Ok thanks, the bottle says take 6 caps a day but a lot of people online are saying only take it on training days, i guess i'll go with the 6 per days for the first month or two as i'll need all the extra help i can get in the beginning, when i was training before without supplements the results were just not coming at all.


----------



## jimbo00 (Nov 28, 2010)

I have creatine everyday.
creatine nitrate (3g) on workout days, and normal creatine mono (2-3g) on non workout days as the nitrate is more expensive.


----------



## paulyD (Feb 16, 2011)

nemesis1 said:


> Ok thanks, the bottle says take 6 caps a day but a lot of people online are saying only take it on training days, i guess i'll go with the 6 per days for the first month or two as i'll need all the extra help i can get in the beginning, when i was training before without supplements the results were just not coming at all.
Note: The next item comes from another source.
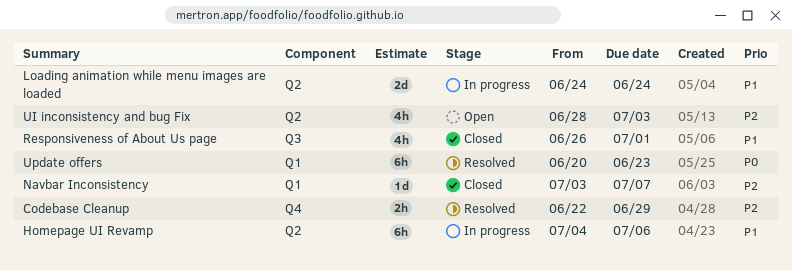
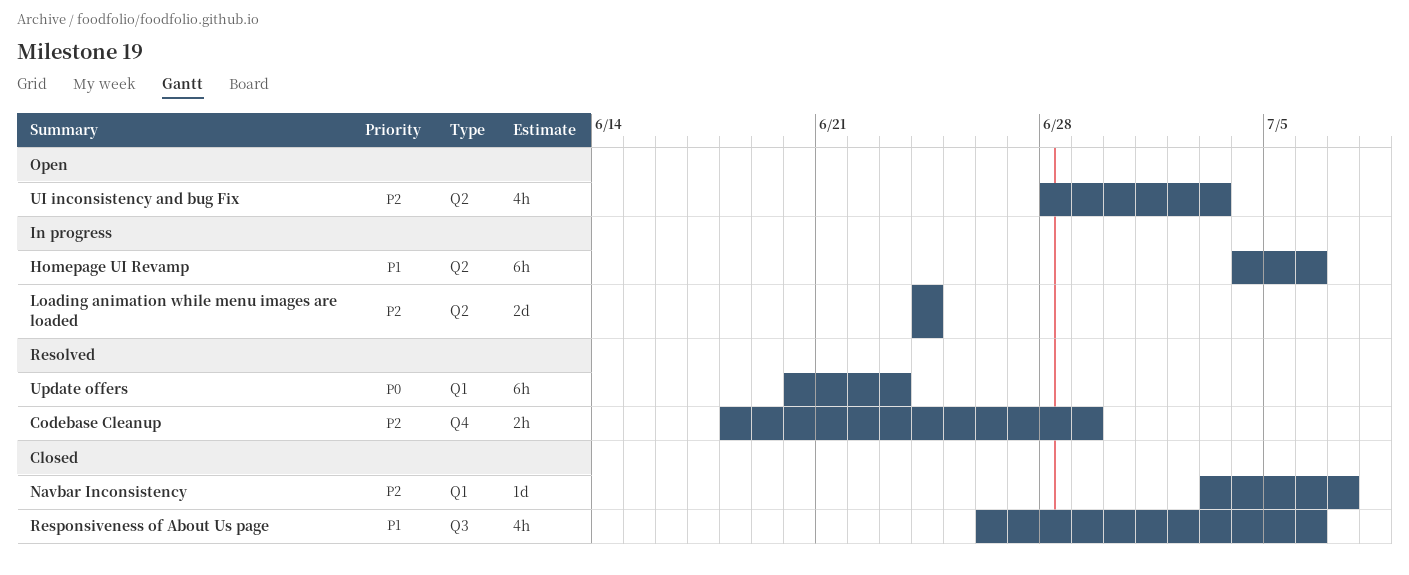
Codebase Cleanup, start: Jun 22 -> Jun 18
Loading animation while menu images are loaded, priority: P1 -> P2
Responsiveness of About Us page, due: Jul 1 -> Jul 6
trust me you need to use your creatine and protien supplement EVERYDAY. not just training days

i wouldnt bother with those creatine capsules either. theres a lot of new age creatine stuff on the market like pills and different types of creatine that are ''supposedly'' better than the old stuff. but there is absolutely no evidence to prove this at all

the best creatine is just plain old creatine monohydrate powder (as long as its from a good brand and not just any old cheap dirt stuff). you can get a tub that contains 100 servings for a very good price. and all you need is 1 scoop per day (5 grams). you do NOT need to load either. just 5g per day

best way to take it is after training with whey and simple sugars. or on non training days 1st thing in morning with simple sugars 30 mins before breakfast


----------



## Kennnie (Oct 21, 2010)

Screw creatin just take the protien


----------



## 2Talkative (Nov 1, 2007)

Kennnie said:


> Screw creatin just take the protien


I agree...


----------



## Nibbler (Nov 5, 2010)

Everyday...why the hell not? i cant see why people would say only on training days unless you cant afford it

As for creatine Cycle on and off it and try diffrent brands you'll soon notice the difference and which ones let you squeeze out those few extra reps and which don't.


----------



## paulyD (Feb 16, 2011)

Kennnie said:


> Screw creatin just take the protien


why ? creatine is a quality product


----------



## Xande (Jul 18, 2011)

paulyD said:


> trust me you need to use your creatine and protien supplement EVERYDAY. not just training days
> 
> i wouldnt bother with those creatine capsules either. theres a lot of new age creatine stuff on the market like pills and different types of creatine that are ''supposedly'' better than the old stuff. but there is absolutely no evidence to prove this at all
> 
> ...


Agree with everything you stated. I have only used monohydrate, never messed with ester yet especially considering that it's more expensive per serving.


----------